Return each line of the entries that mentions the word "stomach".

|---|

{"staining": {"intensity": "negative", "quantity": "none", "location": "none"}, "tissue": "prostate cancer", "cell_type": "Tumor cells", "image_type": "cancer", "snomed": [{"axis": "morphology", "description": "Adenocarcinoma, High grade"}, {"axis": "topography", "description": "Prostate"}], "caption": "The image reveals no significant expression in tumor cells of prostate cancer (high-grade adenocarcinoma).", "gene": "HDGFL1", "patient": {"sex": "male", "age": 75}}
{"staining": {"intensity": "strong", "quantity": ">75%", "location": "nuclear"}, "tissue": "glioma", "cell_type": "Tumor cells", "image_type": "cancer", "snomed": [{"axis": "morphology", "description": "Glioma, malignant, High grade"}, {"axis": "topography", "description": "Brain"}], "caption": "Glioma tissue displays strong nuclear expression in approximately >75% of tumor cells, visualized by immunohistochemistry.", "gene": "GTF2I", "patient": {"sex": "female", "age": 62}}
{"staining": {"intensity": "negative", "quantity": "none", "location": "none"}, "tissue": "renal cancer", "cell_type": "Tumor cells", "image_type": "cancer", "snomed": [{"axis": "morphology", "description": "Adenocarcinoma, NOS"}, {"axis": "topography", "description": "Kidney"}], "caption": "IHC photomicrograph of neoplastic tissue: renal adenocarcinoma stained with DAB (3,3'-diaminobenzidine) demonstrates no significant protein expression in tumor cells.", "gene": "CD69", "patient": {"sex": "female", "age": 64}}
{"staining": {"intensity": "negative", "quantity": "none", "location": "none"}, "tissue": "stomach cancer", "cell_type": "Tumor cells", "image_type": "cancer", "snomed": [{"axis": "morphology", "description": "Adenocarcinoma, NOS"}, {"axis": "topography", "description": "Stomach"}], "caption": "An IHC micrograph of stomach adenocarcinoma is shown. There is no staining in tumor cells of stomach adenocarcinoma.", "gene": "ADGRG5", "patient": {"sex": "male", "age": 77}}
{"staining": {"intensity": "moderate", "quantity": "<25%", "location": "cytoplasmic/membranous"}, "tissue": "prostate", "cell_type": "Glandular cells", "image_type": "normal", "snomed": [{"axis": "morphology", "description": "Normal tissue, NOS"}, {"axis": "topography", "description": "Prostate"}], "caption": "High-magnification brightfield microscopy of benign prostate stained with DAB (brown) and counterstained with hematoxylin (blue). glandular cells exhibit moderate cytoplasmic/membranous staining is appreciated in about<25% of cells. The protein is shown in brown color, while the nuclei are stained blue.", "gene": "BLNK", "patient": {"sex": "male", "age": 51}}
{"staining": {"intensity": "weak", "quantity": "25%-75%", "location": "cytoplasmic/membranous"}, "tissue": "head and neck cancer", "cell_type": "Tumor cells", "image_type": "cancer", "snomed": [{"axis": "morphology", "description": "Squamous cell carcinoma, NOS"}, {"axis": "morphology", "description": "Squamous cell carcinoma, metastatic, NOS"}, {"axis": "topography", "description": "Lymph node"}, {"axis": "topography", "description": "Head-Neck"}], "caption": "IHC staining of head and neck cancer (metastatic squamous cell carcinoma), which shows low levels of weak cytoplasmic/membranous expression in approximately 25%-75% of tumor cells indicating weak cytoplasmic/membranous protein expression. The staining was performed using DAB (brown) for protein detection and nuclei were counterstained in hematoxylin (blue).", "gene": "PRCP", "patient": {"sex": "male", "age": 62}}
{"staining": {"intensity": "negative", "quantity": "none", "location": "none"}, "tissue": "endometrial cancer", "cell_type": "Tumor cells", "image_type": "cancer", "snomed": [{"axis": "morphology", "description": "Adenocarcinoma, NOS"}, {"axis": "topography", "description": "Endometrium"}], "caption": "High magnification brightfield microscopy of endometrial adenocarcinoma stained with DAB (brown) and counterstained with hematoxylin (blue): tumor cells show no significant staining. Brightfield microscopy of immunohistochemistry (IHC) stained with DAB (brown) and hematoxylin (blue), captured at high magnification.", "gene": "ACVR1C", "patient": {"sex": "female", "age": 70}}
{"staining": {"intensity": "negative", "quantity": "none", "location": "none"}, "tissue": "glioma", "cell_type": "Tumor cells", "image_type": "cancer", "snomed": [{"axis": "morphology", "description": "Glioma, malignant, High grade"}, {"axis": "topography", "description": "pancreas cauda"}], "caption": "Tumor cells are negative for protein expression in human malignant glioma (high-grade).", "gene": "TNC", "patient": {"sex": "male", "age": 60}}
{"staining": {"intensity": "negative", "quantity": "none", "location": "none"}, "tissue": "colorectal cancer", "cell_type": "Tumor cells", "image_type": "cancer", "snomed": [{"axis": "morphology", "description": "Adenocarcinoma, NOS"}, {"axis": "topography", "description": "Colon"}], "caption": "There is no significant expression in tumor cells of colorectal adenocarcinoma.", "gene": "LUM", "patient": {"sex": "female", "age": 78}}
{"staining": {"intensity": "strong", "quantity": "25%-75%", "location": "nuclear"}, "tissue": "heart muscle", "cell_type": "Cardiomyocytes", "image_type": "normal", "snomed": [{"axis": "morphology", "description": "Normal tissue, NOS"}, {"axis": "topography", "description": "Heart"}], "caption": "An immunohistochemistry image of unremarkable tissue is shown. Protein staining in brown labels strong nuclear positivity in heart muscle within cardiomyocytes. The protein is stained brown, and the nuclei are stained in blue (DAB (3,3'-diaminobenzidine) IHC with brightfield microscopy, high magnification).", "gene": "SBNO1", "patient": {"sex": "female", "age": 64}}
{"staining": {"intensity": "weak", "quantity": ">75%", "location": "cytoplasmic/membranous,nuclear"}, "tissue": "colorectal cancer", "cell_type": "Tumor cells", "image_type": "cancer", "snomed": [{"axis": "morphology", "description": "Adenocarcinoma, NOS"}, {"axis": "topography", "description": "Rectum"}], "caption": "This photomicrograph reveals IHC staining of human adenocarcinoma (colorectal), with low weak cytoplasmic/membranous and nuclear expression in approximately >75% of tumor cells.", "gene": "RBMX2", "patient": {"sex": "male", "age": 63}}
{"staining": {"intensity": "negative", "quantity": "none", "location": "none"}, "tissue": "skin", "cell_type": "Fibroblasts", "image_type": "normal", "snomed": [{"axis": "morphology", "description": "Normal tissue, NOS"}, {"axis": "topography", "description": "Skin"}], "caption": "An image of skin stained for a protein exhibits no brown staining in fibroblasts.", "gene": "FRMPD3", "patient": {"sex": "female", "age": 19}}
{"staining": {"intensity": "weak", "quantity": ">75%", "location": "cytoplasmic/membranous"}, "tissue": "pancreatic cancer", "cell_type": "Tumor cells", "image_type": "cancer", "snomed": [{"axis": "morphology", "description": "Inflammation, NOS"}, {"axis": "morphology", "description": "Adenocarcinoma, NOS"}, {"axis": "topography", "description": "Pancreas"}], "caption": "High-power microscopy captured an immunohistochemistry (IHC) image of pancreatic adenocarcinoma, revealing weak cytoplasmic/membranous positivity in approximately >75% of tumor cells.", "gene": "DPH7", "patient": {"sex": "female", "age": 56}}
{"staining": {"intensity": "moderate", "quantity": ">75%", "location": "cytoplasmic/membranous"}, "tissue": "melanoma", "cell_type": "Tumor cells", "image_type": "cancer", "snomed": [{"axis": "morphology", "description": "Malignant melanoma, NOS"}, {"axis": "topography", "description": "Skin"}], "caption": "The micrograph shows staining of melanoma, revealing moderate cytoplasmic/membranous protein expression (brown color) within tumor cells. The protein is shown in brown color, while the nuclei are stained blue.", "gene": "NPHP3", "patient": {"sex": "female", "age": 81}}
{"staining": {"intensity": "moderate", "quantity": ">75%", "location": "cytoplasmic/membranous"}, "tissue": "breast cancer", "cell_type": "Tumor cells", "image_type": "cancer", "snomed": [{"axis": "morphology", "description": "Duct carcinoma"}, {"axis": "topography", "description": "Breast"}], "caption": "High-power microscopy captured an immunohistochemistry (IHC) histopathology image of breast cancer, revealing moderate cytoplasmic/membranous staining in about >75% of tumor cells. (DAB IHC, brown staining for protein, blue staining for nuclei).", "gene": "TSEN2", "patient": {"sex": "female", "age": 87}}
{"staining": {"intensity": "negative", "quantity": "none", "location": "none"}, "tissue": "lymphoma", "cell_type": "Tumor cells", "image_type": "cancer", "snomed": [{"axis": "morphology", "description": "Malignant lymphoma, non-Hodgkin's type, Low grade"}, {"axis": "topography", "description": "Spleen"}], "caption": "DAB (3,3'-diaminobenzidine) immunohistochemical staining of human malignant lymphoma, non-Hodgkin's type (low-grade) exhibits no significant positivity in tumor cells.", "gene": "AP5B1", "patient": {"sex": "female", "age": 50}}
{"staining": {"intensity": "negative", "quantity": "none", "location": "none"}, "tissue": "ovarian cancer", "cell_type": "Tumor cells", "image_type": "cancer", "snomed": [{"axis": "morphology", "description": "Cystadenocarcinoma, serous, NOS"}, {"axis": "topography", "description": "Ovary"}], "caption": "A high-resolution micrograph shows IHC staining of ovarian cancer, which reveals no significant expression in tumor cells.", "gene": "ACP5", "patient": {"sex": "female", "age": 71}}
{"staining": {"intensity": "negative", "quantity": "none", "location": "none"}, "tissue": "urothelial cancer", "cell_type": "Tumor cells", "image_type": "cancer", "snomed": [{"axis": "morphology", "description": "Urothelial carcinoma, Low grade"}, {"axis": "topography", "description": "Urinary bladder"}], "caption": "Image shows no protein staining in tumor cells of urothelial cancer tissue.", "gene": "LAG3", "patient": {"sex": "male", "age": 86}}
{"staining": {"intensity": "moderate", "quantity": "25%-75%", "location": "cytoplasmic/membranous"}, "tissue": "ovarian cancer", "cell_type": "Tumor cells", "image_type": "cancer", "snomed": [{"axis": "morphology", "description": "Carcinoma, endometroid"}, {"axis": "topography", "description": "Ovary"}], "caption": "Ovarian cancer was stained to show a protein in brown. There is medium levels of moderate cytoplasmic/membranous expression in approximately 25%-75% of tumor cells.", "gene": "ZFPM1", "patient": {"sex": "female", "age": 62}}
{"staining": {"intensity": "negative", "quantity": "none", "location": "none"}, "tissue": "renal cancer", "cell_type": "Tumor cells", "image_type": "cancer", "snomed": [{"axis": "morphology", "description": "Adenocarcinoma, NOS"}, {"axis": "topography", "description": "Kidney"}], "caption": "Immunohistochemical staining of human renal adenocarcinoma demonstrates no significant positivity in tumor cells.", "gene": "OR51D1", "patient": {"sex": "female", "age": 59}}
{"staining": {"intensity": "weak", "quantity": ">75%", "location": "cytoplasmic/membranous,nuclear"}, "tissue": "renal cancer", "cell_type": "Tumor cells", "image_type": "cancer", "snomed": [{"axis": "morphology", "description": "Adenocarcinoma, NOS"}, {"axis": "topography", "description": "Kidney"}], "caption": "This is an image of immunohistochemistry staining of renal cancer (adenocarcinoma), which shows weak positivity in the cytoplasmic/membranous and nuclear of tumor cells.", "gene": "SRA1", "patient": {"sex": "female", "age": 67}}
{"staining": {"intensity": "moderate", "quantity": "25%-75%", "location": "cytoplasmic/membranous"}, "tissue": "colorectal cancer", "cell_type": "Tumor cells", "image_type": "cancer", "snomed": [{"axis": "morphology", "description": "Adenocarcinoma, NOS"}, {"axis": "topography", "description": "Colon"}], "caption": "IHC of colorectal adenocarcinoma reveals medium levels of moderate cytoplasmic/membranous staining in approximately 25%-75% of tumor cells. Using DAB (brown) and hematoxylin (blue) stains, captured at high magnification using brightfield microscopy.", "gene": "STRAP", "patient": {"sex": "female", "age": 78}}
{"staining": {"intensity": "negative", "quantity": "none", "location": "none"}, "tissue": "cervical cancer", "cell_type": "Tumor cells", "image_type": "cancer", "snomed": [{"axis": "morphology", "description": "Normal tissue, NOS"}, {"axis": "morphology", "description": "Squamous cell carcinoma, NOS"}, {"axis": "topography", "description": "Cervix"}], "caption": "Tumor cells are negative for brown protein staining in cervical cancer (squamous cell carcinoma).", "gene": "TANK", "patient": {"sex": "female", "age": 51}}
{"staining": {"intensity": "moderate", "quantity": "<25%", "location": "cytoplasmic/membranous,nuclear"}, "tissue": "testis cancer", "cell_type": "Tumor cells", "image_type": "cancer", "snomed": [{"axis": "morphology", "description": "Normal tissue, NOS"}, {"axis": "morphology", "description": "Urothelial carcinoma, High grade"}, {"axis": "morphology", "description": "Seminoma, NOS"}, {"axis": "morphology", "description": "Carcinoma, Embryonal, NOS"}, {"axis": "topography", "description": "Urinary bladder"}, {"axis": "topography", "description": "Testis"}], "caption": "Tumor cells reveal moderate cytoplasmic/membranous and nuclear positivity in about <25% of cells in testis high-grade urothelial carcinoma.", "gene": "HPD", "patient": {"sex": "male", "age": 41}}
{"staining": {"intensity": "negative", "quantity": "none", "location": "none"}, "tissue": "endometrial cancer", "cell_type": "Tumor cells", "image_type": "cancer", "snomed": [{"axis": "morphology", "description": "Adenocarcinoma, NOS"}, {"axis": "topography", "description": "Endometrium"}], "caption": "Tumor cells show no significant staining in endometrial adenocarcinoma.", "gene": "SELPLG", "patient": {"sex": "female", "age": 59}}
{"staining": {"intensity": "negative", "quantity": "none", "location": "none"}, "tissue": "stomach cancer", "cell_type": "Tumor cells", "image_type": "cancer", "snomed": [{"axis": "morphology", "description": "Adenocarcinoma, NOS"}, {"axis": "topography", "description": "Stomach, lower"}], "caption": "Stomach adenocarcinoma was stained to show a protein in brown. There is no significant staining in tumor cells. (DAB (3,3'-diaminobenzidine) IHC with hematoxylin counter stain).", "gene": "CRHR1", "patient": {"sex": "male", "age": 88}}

|---|

◆ **Reply**:
{"staining": {"intensity": "negative", "quantity": "none", "location": "none"}, "tissue": "stomach cancer", "cell_type": "Tumor cells", "image_type": "cancer", "snomed": [{"axis": "morphology", "description": "Adenocarcinoma, NOS"}, {"axis": "topography", "description": "Stomach"}], "caption": "An IHC micrograph of stomach adenocarcinoma is shown. There is no staining in tumor cells of stomach adenocarcinoma.", "gene": "ADGRG5", "patient": {"sex": "male", "age": 77}}
{"staining": {"intensity": "negative", "quantity": "none", "location": "none"}, "tissue": "stomach cancer", "cell_type": "Tumor cells", "image_type": "cancer", "snomed": [{"axis": "morphology", "description": "Adenocarcinoma, NOS"}, {"axis": "topography", "description": "Stomach, lower"}], "caption": "Stomach adenocarcinoma was stained to show a protein in brown. There is no significant staining in tumor cells. (DAB (3,3'-diaminobenzidine) IHC with hematoxylin counter stain).", "gene": "CRHR1", "patient": {"sex": "male", "age": 88}}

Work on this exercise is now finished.